On 04/04/2011 01:11 PM, Aldy Hernandez wrote:
1. Synchronized atomic load/stores:
atomic_int atomi;
long double j;
Thread 1:
j = 13.0;
atomi.store(1);
Thread 2:
atomi.load();
As I understand it, the load/stores have acquire/release semantics,
so the store to <j> must happen before the store to <atomi>.
Yep, that does seem to be true for the default memory_order_seq_cst.
Currently, this is not the case on x86-64, because GCC reorders the
stores and the attached atomics-2.C test fails. We emit the
following for thread 1:
flds .LC0(%rip)
movl $1, atomi(%rip)
xorl %eax, %eax
fstpt j(%rip)
mfence
Notice the store of <j> *after* the store to <atomi>. I consider
this a bug and have put this on my laundry list.

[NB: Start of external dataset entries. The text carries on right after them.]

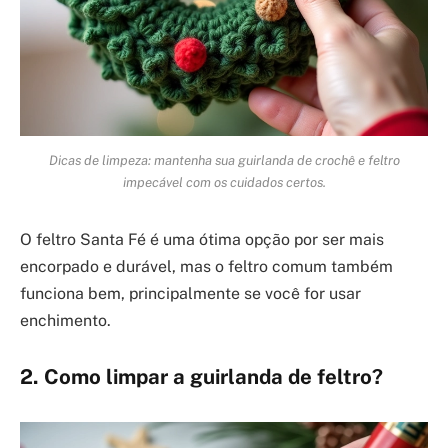
Dicas de limpeza: mantenha sua guirlanda de crochê e feltro
impecável com os cuidados certos.
O feltro Santa Fé é uma ótima opção por ser mais
encorpado e durável, mas o feltro comum também
funciona bem, principalmente se você for usar
enchimento.
2. Como limpar a guirlanda de feltro?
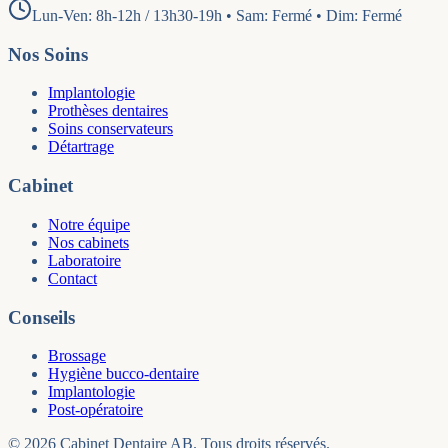
Lun-Ven: 8h-12h / 13h30-19h • Sam: Fermé • Dim: Fermé
Nos Soins
Implantologie
Prothèses dentaires
Soins conservateurs
Détartrage
Cabinet
Notre équipe
Nos cabinets
Laboratoire
Contact
Conseils
Brossage
Hygiène bucco-dentaire
Implantologie
Post-opératoire
©
2026
Cabinet Dentaire AB
. Tous droits réservés.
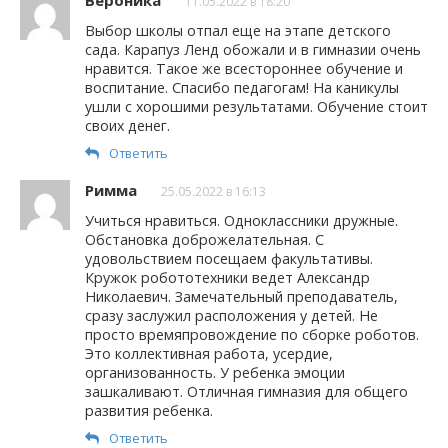
11.05.2022 в 18:20
Выбор школы отпал еще на этапе детского
сада. Карапуз Ленд обожали и в гимназии очень
нравится. Такое же всестороннее обучение и
воспитание. Спасибо педагогам! На каникулы
ушли с хорошими результатами. Обучение стоит
своих денег.
Ответить
Римма
25.05.2022 в 16:13
Учиться нравиться. Одноклассники дружные.
Обстановка доброжелательная. С
удовольствием посещаем факультативы.
Кружок робототехники ведет Александр
Николаевич. Замечательный преподаватель,
сразу заслужил расположения у детей. Не
просто времяпровождение по сборке роботов.
Это коллективная работа, усердие,
организованность. У ребенка эмоции
зашкаливают. Отличная гимназия для общего
развития ребенка.
Ответить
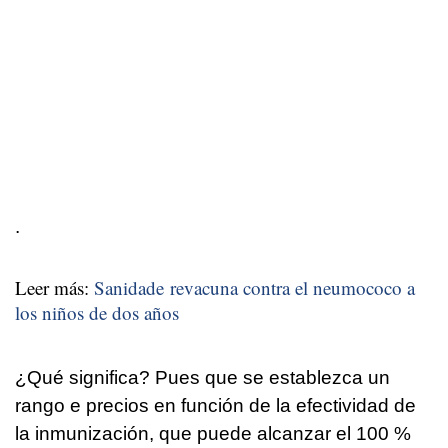
.
Leer más:
Sanidade revacuna contra el neumococo a
los niños de dos años
¿Qué significa? Pues que se establezca un
rango e precios en función de la efectividad de
la inmunización, que puede alcanzar el 100 %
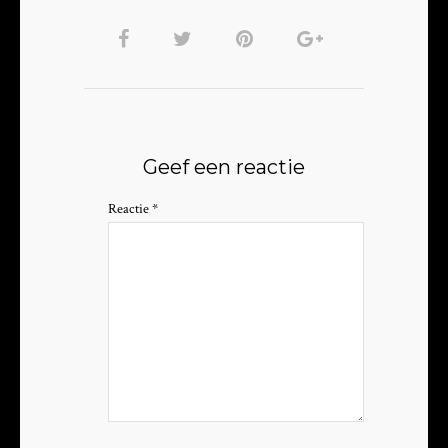
Geef een reactie
Reactie
*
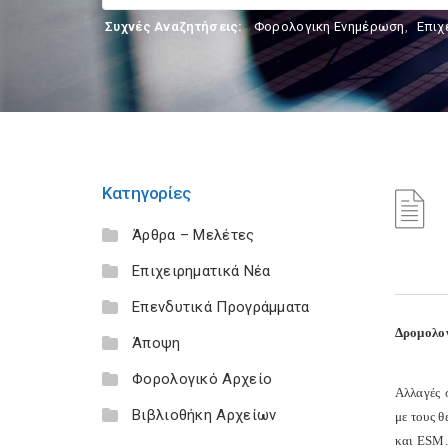
Συχνές Αναζητήσεις:
Φορολογικη Ενημέρωση
,
Επιχ
Κατηγορίες
Άρθρα – Μελέτες
Επιχειρηματικά Νέα
Επενδυτικά Προγράμματα
Δρομολογ
Άποψη
Φορολογικό Αρχείο
Αλλαγές 
Βιβλιοθήκη Αρχείων
με τους 
και ESM.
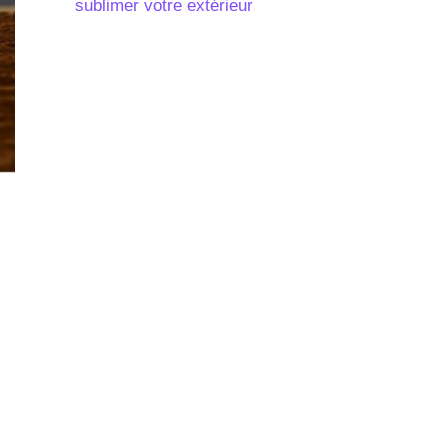
sublimer votre extérieur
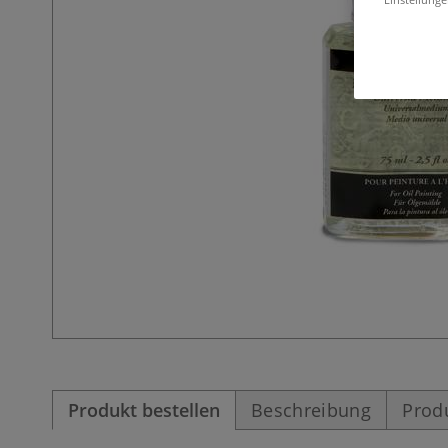
Produkt bestellen
Beschreibung
Prod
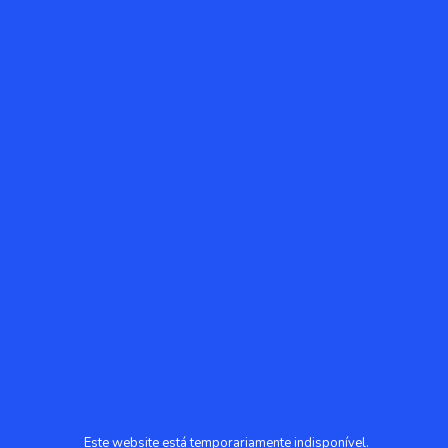
Este website está temporariamente indisponível.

Seems plausible, though I don't know the details of the x86_64 memory
model well enough to be sure that it would be possible to observe this
reordering. But then, if your test fails I guess it is. :)
2. Unsynchronized atomic load/stores.
For the "memory_order_relaxed" directive, load/stores are not
synchronized as the previous example, but stores to identical memory
locations must be performed in modification order.
For the following loop, I assume and test that the stores to x[] do
not happen out of order:
for (int i=0; i < SIZE; ++i)
x[i].store(666, memory_order_relaxed);
This is the test in the attached atomics-3.C.
I don't think that's testing what you want to test; those stores are to
the same array, but not to the same memory location.